Niall Ferguson: The historian who prescribed the chainsaw for Ayuso and sees Russia smiling at the Process
The Briton, a convinced Thatcherite, is one of the most radical and controversial voices of conservative thought.


LondonThe real star of the political conference in tribute to Margaret Thatcher last Monday in the City of London was not the president of Madrid, Isabel Díaz Ayuso, who acted as keynote speaker, nor the leader of British opposition leader Kemi Badenoch, which closed the event. With speeches lacking much intellectual rigor, which would probably have been better delivered by ChatGPT or a high school student, they caused the same astonishment as Van Morrisson at his concerts: three songs and goodbye. It was the conservative Scottish historian, Niall Ferguson (Glasgow, 1964), who captured the audience's attention once Ayuso had already left the stage. The author of such stimulating texts as controversial, such as The British Empire, The triumph of money and The square and the Tower, He is a professor at the Chair of Europe at Stanford University.
In a conversation with the former Minister of Economy Tory George Osborne, Ferguson asserted that "the situation in the United Kingdom is like that of Javier Milei's Argentina, a broken country." He declared himself a staunch supporter of "Mileism" and the chainsaw. He went so far as to say that the British Isles need to implement it to "reduce the state and its corporate bureaucracy." The private sector, individualism, family, and market freedom are his tenets, in a kind of extreme "ayusism." He is horrified by Trump's tariffs, but there is no doubt that Americans have elected the better of the two candidates vying for the presidency. If Trump does not rectify the economic policies that distance him from Wall Street, he predicts a vote of punishment in the midterm elections.
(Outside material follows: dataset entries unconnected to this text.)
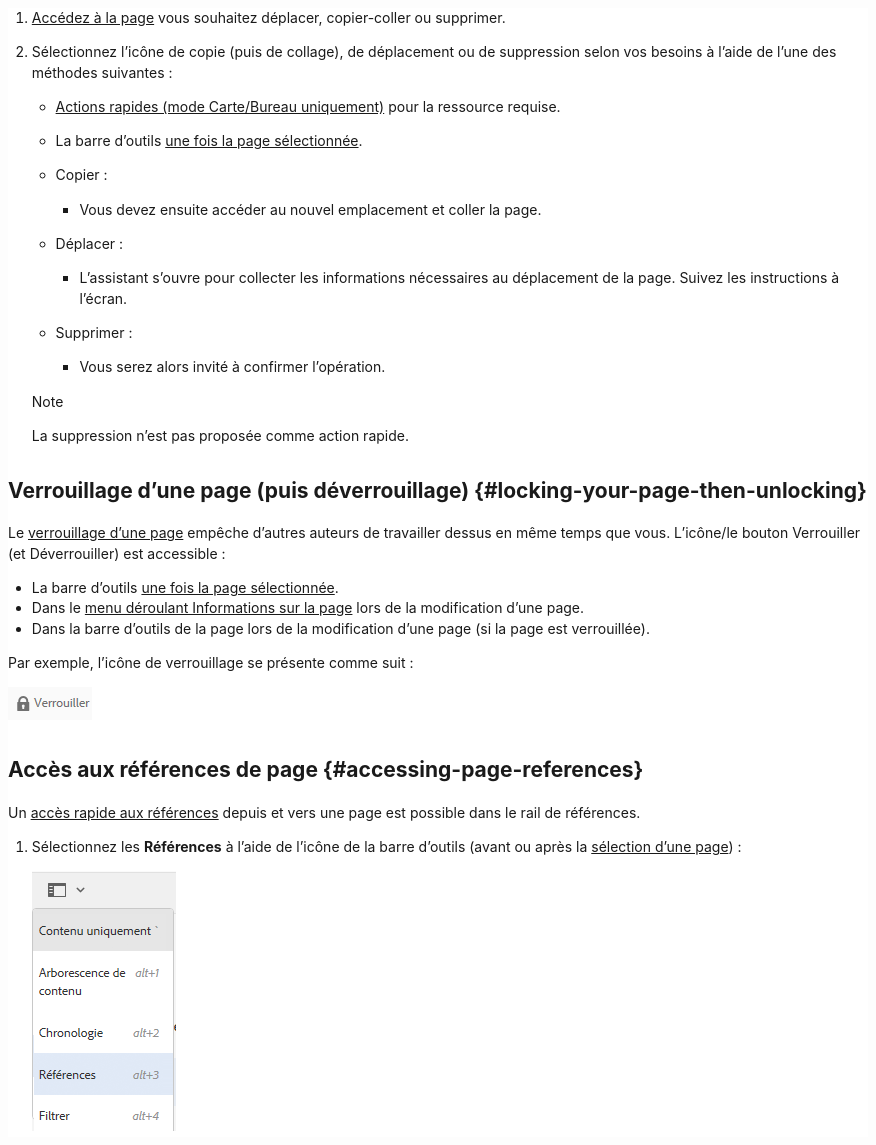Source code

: 1. [Accédez à la page](#finding-your-page) vous souhaitez déplacer, copier-coller ou supprimer.
1. Sélectionnez l’icône de copie (puis de collage), de déplacement ou de suppression selon vos besoins à l’aide de l’une des méthodes suivantes :

   * [Actions rapides (mode Carte/Bureau uniquement)](#quick-actions-card-view-desktop-only) pour la ressource requise.
   * La barre d’outils [une fois la page sélectionnée](#selecting-your-page-for-further-action).

   * Copier :

      * Vous devez ensuite accéder au nouvel emplacement et coller la page.
   * Déplacer :

      * L’assistant s’ouvre pour collecter les informations nécessaires au déplacement de la page. Suivez les instructions à l’écran.
   * Supprimer :

      * Vous serez alors invité à confirmer l’opération.
   >[!NOTE]
   >
   >La suppression n’est pas proposée comme action rapide.

## Verrouillage d’une page (puis déverrouillage) {#locking-your-page-then-unlocking}

Le [verrouillage d’une page](/help/sites-authoring/editing-content.md#locking-a-page) empêche d’autres auteurs de travailler dessus en même temps que vous. L’icône/le bouton Verrouiller (et Déverrouiller) est accessible :

* La barre d’outils [une fois la page sélectionnée](#selecting-your-page-for-further-action).
* Dans le [menu déroulant Informations sur la page](#editing-the-page-properties) lors de la modification d’une page.
* Dans la barre d’outils de la page lors de la modification d’une page (si la page est verrouillée).

Par exemple, l’icône de verrouillage se présente comme suit :

![screen_shot_2018-03-21at161124](assets/screen_shot_2018-03-21at161124.png)

## Accès aux références de page {#accessing-page-references}

Un [accès rapide aux références](/help/sites-authoring/author-environment-tools.md#references) depuis et vers une page est possible dans le rail de références.

1. Sélectionnez les **Références** à l’aide de l’icône de la barre d’outils (avant ou après la [sélection d’une page](#selecting-your-page-for-further-action)) :

   ![screen_shot_2018-03-21at161210](assets/screen_shot_2018-03-21at161210.png)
But Ferguson did not spare praise for the Vice President of the United States, JD Vance, whose very tough and anti-European Munich conference, where he came to say that the Old Continent was restricting freedom of expression. Now, he has also recently argued with Vance and Elon Musk on X, for having given credence to Donald Trump's claim that Volodymyr Zelensky "is a dictator"". He chimes in on any aspect of current events, including the Catalan independence movement: "I don't think the Catalans were right to expect support from Brussels. In fact, there was probably more support for their efforts from Moscow than from Brussels," he said in an appearance on the BBC on October 6, 2017. Perhaps some Spanish judges paid too much attention to him. Ayuso too!